◆ **Items from a dataset**:
|---|
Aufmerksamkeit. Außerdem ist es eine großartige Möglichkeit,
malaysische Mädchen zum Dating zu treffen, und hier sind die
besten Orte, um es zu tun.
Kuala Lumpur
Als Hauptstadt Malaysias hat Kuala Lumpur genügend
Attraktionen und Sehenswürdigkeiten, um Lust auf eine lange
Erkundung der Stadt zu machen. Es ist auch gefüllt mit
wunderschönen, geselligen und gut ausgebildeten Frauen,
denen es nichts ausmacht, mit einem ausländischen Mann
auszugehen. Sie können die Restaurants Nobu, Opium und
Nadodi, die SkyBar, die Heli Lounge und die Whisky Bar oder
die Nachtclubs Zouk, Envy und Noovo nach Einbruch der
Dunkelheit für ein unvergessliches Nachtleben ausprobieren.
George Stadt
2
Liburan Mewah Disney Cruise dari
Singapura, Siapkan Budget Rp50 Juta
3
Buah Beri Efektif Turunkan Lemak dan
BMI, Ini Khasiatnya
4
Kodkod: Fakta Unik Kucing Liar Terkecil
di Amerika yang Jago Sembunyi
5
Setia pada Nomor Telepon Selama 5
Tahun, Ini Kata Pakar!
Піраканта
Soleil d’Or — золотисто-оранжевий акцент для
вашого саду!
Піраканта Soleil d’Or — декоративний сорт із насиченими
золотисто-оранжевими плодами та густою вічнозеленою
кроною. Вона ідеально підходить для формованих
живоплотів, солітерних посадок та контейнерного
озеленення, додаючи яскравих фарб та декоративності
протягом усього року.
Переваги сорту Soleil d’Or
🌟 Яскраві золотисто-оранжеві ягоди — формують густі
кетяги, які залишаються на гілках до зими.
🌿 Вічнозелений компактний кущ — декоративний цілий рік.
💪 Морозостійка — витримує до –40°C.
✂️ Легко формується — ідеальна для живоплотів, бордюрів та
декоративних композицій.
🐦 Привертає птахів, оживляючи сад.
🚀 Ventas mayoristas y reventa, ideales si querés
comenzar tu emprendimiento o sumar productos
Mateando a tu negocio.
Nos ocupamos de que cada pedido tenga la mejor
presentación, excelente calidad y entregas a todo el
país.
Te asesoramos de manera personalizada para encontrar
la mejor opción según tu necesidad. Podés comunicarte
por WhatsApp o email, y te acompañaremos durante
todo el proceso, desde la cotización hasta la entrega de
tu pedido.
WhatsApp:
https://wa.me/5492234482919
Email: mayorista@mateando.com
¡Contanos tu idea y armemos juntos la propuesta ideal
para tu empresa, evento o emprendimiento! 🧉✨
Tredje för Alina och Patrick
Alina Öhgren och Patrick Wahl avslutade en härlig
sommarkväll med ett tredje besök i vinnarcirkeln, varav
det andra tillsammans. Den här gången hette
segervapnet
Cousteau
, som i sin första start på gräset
|---|
The lines above that hold the word "Patrick" should be found and copied out.

Tredje för Alina och Patrick
Alina Öhgren och Patrick Wahl avslutade en härlig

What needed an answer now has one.